Lets say V+=12V and V-=-12V and the zener is 36V zener.
It means for correct polarity zener will not pass any current since it sees 24V across itself.
But in case of reverse polarity, the zener will short the opamp maybe protecting it, but wouldn't that also mean it will short the power supply? Is this a good reverse polarity protection?
Protection relies on two things:
the voltage must not exceed a certain value
the current must not exceed a certain value
This is valid for all components including the protection devices themselves !

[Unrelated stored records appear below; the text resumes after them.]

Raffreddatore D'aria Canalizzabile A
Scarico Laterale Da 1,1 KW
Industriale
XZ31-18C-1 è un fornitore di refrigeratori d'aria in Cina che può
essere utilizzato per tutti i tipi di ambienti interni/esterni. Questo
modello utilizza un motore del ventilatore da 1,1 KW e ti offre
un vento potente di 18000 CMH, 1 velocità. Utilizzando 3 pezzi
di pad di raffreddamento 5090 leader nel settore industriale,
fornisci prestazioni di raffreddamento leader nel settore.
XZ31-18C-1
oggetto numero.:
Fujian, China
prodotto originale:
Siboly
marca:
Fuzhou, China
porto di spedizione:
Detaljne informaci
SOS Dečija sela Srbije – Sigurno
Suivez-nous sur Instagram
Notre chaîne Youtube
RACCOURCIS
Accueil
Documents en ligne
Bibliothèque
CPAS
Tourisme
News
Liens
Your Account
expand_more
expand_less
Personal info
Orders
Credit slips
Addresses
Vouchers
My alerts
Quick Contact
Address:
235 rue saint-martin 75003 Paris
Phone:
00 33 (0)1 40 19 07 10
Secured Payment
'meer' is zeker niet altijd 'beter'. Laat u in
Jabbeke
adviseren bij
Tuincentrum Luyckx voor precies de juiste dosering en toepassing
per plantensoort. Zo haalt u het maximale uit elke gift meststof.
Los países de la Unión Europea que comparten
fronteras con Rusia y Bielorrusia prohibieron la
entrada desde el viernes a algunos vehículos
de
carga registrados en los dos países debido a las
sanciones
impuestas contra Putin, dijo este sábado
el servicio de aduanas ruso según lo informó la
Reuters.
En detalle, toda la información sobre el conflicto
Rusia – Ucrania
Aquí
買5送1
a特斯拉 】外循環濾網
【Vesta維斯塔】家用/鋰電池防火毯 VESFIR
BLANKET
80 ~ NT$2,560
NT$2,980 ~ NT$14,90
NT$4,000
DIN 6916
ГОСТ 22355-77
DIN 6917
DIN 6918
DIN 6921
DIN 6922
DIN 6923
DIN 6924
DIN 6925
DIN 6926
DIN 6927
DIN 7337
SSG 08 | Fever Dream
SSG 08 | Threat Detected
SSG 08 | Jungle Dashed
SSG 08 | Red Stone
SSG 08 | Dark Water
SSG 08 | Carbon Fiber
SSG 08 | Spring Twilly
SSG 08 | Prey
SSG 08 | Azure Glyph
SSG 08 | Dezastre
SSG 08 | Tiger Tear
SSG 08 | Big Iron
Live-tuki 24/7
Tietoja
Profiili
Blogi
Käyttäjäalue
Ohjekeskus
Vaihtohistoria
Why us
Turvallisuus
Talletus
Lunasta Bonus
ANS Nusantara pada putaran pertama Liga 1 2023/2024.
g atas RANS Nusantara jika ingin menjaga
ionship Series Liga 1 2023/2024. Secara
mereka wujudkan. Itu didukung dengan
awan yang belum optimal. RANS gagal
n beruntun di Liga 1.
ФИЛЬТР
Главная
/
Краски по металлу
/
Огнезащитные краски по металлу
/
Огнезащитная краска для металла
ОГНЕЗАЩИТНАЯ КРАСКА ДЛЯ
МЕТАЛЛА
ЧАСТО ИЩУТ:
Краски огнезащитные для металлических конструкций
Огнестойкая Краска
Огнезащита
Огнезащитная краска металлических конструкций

In your circuit the Zener diode will go into forward mode when the supply is reversed. For a BZX55 Zener diode I just looked up the forward voltage, it is 1.5 V at 200 mA. But the opamp is an IC and it is bound to have ESD protection diodes on each pin, it is a circuit like this:
Those diodes (present on each pin!) will also go into forward mode. Since they're Silicon diodes they have a forward voltage of around 1 V to 1.5 V (for two in series). So the ESD diodes might even start to conduct before the Zener kicks in! So it might be that the Zener doesn't to anything, all the reverse supply current goes through the opamp! Ouch!
Also, if you do not limit that current to a sane value, like 500 mA, preferably a lot less, you will destroy the opamp.
So:
the zener might not do anything because of the ESD protection diodes.
Without current limiting on the reversed supply voltage, something will blow eventually. My guess: the opamp goes first, if it fails open then the zener will be destroyed.